Our movement is smaller and weaker than it was 50 years ago, but unions remain the biggest democratic organisations in the country and the first line of defence for workers — while both the strike wave of a couple of years ago and the rise of new tactics like the mega-pickets organised by Strike Map in support of striking Birmingham bin workers show there’s power in a union.
The passage of the Employment Rights Act, and the debates around the need for a second such Act, present new challenges and opportunities for unions to reclaim the workplace. And that would have profound political consequences — re-planting the roots of the labour movement across society, providing the grounding, realism and industrial muscle without which any socialist project is likely to find itself adrift.
The other centenary — that of the birth of Cuban revolutionary Fidel Castro — offers similar chances to build.
Solidarity, of course — a Trump White House reasserting the Monroe Doctrine and blowing up boats across the Caribbean poses a lethal threat to Cuba as well as Venezuela, and is already adding to the pressure of its crippling blockade by stealing energy supplies.
But more than that.

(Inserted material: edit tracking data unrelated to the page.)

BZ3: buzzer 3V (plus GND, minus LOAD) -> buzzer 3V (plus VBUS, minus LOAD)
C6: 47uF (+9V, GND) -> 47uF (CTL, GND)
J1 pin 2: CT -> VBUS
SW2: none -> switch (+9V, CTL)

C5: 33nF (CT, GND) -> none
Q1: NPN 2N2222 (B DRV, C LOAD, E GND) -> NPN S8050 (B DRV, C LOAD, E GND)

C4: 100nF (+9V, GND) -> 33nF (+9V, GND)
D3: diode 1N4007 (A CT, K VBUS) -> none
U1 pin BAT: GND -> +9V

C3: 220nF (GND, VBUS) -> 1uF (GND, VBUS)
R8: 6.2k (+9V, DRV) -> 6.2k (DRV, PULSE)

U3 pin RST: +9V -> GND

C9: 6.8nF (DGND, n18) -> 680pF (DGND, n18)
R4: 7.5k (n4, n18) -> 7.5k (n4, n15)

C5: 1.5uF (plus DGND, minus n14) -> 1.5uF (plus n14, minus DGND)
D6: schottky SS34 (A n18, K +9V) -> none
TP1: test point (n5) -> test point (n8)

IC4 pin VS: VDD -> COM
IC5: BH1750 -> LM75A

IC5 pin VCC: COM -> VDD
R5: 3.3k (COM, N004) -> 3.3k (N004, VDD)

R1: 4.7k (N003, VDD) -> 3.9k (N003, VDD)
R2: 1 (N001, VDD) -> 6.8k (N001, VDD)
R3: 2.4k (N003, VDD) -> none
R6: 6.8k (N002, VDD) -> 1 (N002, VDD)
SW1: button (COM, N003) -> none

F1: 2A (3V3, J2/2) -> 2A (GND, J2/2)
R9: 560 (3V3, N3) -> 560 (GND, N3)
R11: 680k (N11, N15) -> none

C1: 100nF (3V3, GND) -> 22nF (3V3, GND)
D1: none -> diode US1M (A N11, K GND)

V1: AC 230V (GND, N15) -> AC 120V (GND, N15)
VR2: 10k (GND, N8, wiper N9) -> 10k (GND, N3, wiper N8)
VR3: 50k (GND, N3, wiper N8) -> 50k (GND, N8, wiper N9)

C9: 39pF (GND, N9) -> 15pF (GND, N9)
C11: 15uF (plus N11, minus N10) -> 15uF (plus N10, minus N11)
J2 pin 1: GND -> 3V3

Like the General Strike, celebrating Fidel opens up debates we need to have on the international socialist movement and the rise of the global South. Cuba’s message — another world is possible — provides much-needed optimism and hope.
It’s not just that the cause of labour can change the world. It has changed the world. It is changing the world.
At the Belt & Road Media Co-operation Forum in China’s Yunnan in September, Amin Alhassan of the Ghana Broadcasting Corporation called for Third World media to shake off the “cultural imperialist” narratives of the West, and take up a positive mindset about the achievements of countries breaking with imperialism, “telling stories of hope and aspiration.”
The cynical response — not always unjustified — is that this encourages viewing revolutionary movements and states through rose-tinted spectacles and whitewashing their shortcomings.
That’s a risk, but too much cynicism is also fatal.
Socialist revolutions do succeed, and from Cuba’s groundbreaking achievements in medicine to China’s renewable energy revolution, their achievements are practical examples of what is possible once we move beyond capitalism.
Denigrating that breeds a fatalistic resignation to capitalism as the only game in town, as does treating every misstep by socialist governments as evidence of revolution betrayed. From Havana to Beijing, from Kerala to the Sahel, there are stories of hope and aspiration to tell, and our paper should tell more of them in 2026 — a new year’s resolution, if you like.
A renewed socialist mass movement in Britain must be rooted in organised labour and it must be internationalist, conscious it is part of a worldwide struggle. The twin centenaries are chances to work out how we bring that about.
The Morning Star — uniquely anchored in the trade union movement through its shareholder unions and an unabashed champion of international socialism from the Russian Revolution on — is up for the challenge.
Ben Chacko is editor of the Morning Star.